On June 15, 2020, the Company purchased units of equity in Rise Interactive Media & Analytics, LLC (“Rise”) from a previous holder in the form of a $15.9 million note payable paid in full on October 1, 2020, and $1.0 million cash paid on June 15, 2020. In addition, on June 15, 2020, Rise purchased and retired units of equity from previous holders of Rise for $5.4 million in cash. These transactions result in the Company’s ownership interest to change from 57% to 99%. The Company began consolidating the results of Rise in the Company’s condensed consolidated financial statements when its equity ownership increased to 57% on March 14, 2018. The portion of Rise’s operating results not owned by the Company of 43% through June 15, 2020 and of 1% after June 15, 2020 is recorded as net earnings (loss) attributable to noncontrolling interests on the condensed consolidated statement of operations. The portion of net assets not owned by the Company is recorded as noncontrolling interests as of the respective dates shown on the condensed consolidated balance sheets.

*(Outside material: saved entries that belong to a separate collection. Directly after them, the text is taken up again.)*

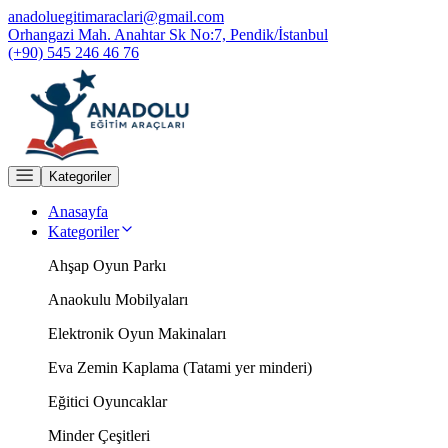
anadoluegitimaraclari@gmail.com
Orhangazi Mah. Anahtar Sk No:7, Pendik/İstanbul
(+90) 545 246 46 76
Kategoriler
Anasayfa
Kategoriler
Ahşap Oyun Parkı
Anaokulu Mobilyaları
Elektronik Oyun Makinaları
Eva Zemin Kaplama (Tatami yer minderi)
Eğitici Oyuncaklar
Minder Çeşitleri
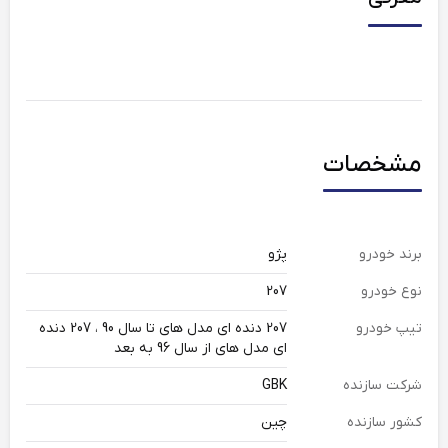
مشخصات
برند خودرو
پژو
نوع خودرو
207
تیپ خودرو
207 دنده ای مدل های تا سال 90 ، 207 دنده
ای مدل های از سال 96 به بعد
شرکت سازنده
GBK
کشور سازنده
چین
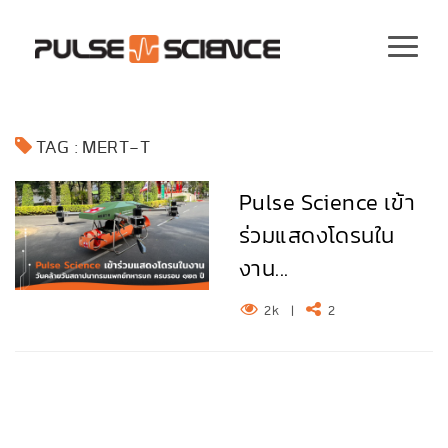
TAG : MERT-T
Pulse Science เข้า
ร่วมแสดงโดรนใน
งาน...
2k
|
2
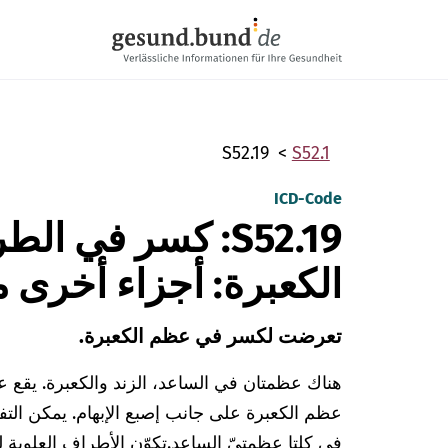
تخطي التنقل
S52.19
S52.1
ICD-Code
S52.19: كسر في 
الكعبرة: أجزاء أخرى 
تعرضت لكسر في عظم الكعبرة.
هناك عظمتان في الساعد، الزند والكعبرة. يقع 
عظم الكعبرة على جانب إصبع الإبهام. يمكن الت
في كلتا عظمتيّ الساعد.
تكوّن الأطراف العلوية 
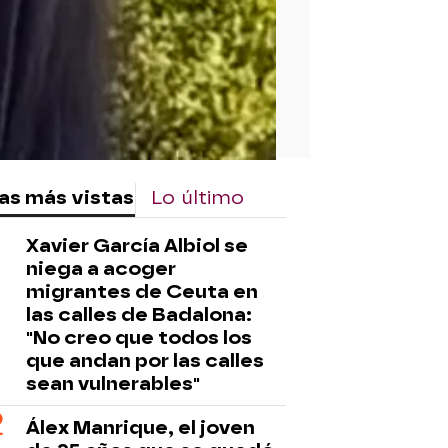
as más vistas
Lo último
Xavier García Albiol se
niega a acoger
migrantes de Ceuta en
las calles de Badalona:
"No creo que todos los
que andan por las calles
sean vulnerables"
Álex Manrique, el joven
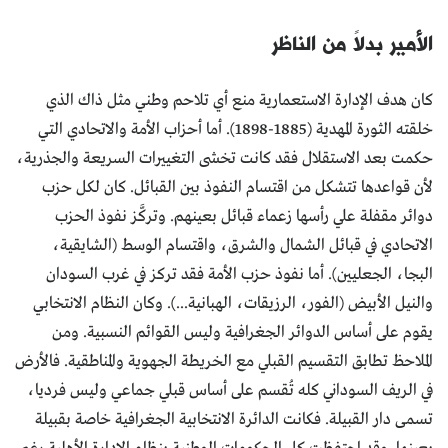
الأمير بدلاً من الناظر
كان هدف الإدارة الاستعمارية منع أي تلاحم وطني مثل ذاك الذي
خلقته الثورة المهدية (1885-1898). أما أحزاب الأمة والاتحادي التي
حكمت بعد الاستقلال فقد كانت تخشى التغييرات السريعة والجذرية،
لأن قواعدها تتشكل من اقتسام النفوذ بين القبائل. كان لكل حزب
دوائر مقفلة علي رأسها زعماء قبائل بعينهم. وتركَّز نفوذ الحزب
الاتحادي في قبائل الشمال والشرق، واقتسام الوسط (الشايقية،
البجا، الجعليين). أما نفوذ حزب الأمة فقد تركز في غرب السودان
والنيل الأبيض (الفور، الرزيقات، الهبانية...). وكان النظام الانتخابي
يقوم على أساس الدوائر الجغرافية وليس القوائم النسبية. ومن
الملاحظ تطابق التقسيم القبلي مع الخريطة الجهوية والمناطقية. فالأرض
في الريف السوداني كله تُقسم على أساس قبلي جماعي وليس فرديا،
تسمى دار القبيلة. فكانت الدائرة الانتخابية الجغرافية خاصة بقبيلة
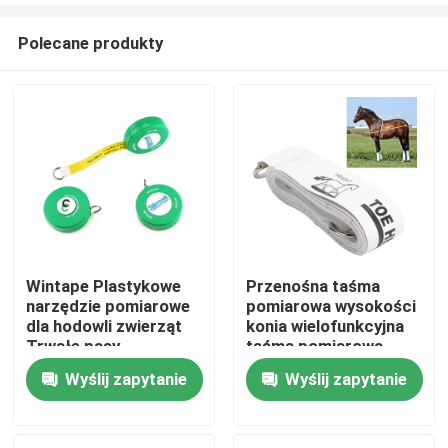
Polecane produkty
Wintape Plastykowe
Przenośna taśma
narzędzie pomiarowe
pomiarowa wysokości
Dom
dla hodowli zwierząt
konia wielofunkcyjna
Trwałe pasy
taśma pomiarowa
pomiarowe dla bydła
grubości
Wyślij zapytanie
Wyślij zapytanie
Produkty
wykonane z włókna
szklanych Mierzyciel
obwodu serca
O nas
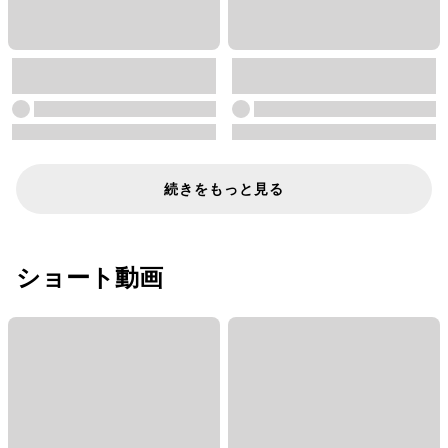
続きをもっと見る
ショート動画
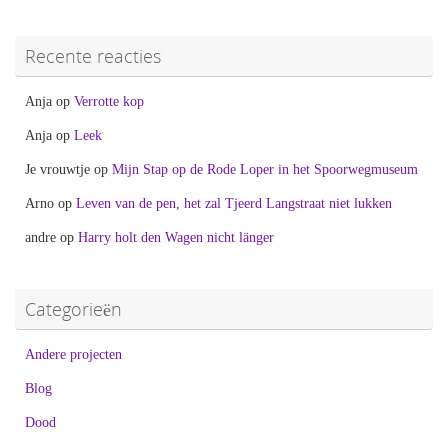
Recente reacties
Anja
op
Verrotte kop
Anja
op
Leek
Je vrouwtje
op
Mijn Stap op de Rode Loper in het Spoorwegmuseum
Arno
op
Leven van de pen, het zal Tjeerd Langstraat niet lukken
andre
op
Harry holt den Wagen nicht länger
Categorieën
Andere projecten
Blog
Dood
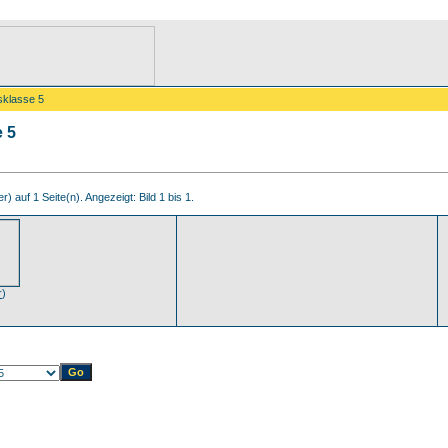
sklasse 5
e 5
r) auf 1 Seite(n). Angezeigt: Bild 1 bis 1.
r
)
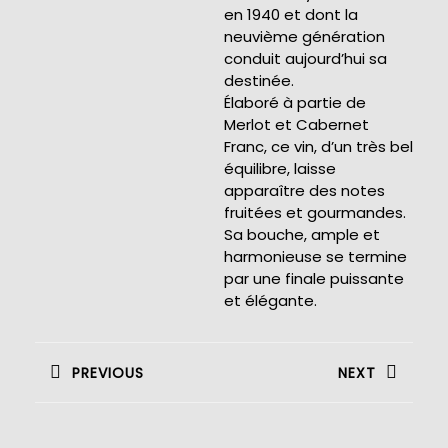
en 1940 et dont la
neuvième génération
conduit aujourd’hui sa
destinée.
Élaboré à partie de
Merlot et Cabernet
Franc, ce vin, d’un très bel
équilibre, laisse
apparaître des notes
fruitées et gourmandes.
Sa bouche, ample et
harmonieuse se termine
par une finale puissante
et élégante.
Navigation
de
PREVIOUS
NEXT
l’article
Previous
Next
post:
post:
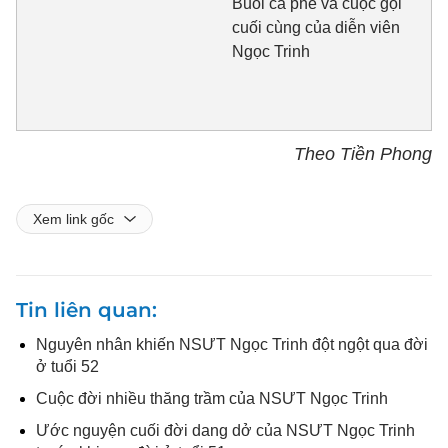
Buổi cà phê và cuộc gọi
cuối cùng của diễn viên
Ngọc Trinh
Theo Tiền Phong
Xem link gốc
Tin liên quan
Nguyên nhân khiến NSƯT Ngọc Trinh đột ngột qua đời
ở tuổi 52
Cuộc đời nhiều thăng trầm của NSƯT Ngọc Trinh
Ước nguyện cuối đời dang dở của NSƯT Ngọc Trinh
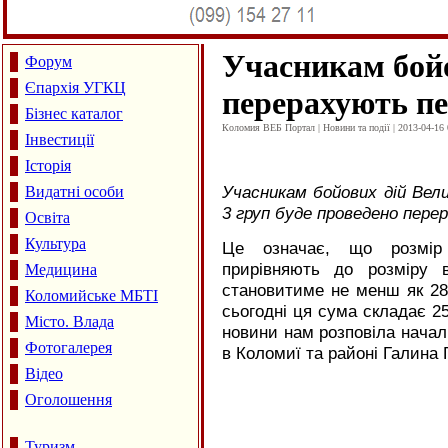
Учасникам бойо
Форум
Єпархія УГКЦ
перерахують пе
Бізнес каталог
Коломия ВЕБ Портал | Новини та події | 2013-04-16 
Інвестиції
Історія
Учасникам бойових дій Велик
Видатні особи
3 груп буде проведено перер
Освіта
Культура
Це означає, що розмір 
прирівняють до розміру в
Медицина
становитиме не менш як 28
Коломийське МБТІ
сьогодні ця сума складає 25
Місто. Влада
новини нам розповіла начал
Фотогалерея
в Коломиї та районі Галина 
Відео
Оголошення
Туризм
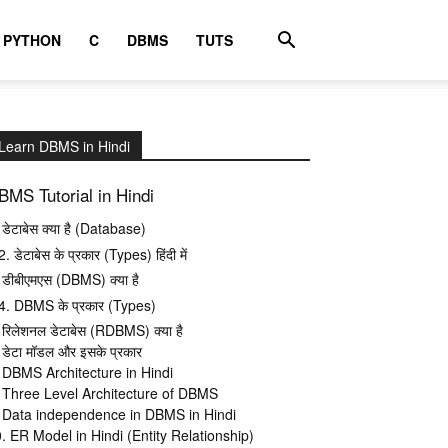
PYTHON
C
DBMS
TUTS
Learn DBMS in Hindi
BMS Tutorial in Hindi
 डेटाबेस क्या है (Database)
2. डेटाबेस के प्रकार (Types) हिंदी में
 डीबीएमएस (DBMS) क्या है
4. DBMS के प्रकार (Types)
 रिलेशनल डेटाबेस (RDBMS) क्या है
 डेटा मॉडल और इसके प्रकार
 DBMS Architecture in Hindi
 Three Level Architecture of DBMS
 Data independence in DBMS in Hindi
. ER Model in Hindi (Entity Relationship)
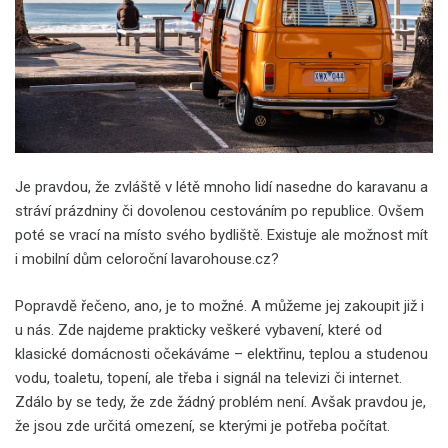
Je pravdou, že zvláště v létě mnoho lidí nasedne do karavanu a
stráví prázdniny či dovolenou cestováním po republice. Ovšem
poté se vrací na místo svého bydliště. Existuje ale možnost mít
i mobilní dům celoroční
lavarohouse.cz
?
Popravdě řečeno, ano, je to možné. A můžeme jej zakoupit již i
u nás. Zde najdeme prakticky veškeré vybavení, které od
klasické domácnosti očekáváme – elektřinu, teplou a studenou
vodu, toaletu, topení, ale třeba i signál na televizi či internet.
Zdálo by se tedy, že zde žádný problém není. Avšak pravdou je,
že jsou zde určitá omezení, se kterými je potřeba počítat.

2019 Acquisition of Periscope

On January 3, 2019, the Company completed the acquisition of Periscope, Inc. (“Periscope”), a creative agency headquartered in Minneapolis, Minnesota, for $121.0 million cash paid. Periscope provides a comprehensive service offering, including media buying and analytics, creative and account management. Periscope also has packaging design and premedia services that complement Quad’s print-production capabilities. The purchase price of $134.0 million includes $9.8 million of acquired cash and non-cash equity incentive awards with a grant date fair value of $3.2 million. Included in the purchase price allocation are $69.8 million of identifiable other intangible assets, which are amortized over their estimated useful lives, ranging from five to six years, and $58.5 million of goodwill, of which $52.7 million is deductible for tax purposes. The final allocation of the purchase price was based on valuations performed to determine the fair value of the net assets as of the acquisition date. The net assets acquired, excluding acquired cash, were classified as Level 3 in the valuation hierarchy (see Note 13, “Financial Instruments and Fair Value Measurements,” for the definition of Level 3 inputs). Periscope’s operations are included in the United States Print and Related Services segment.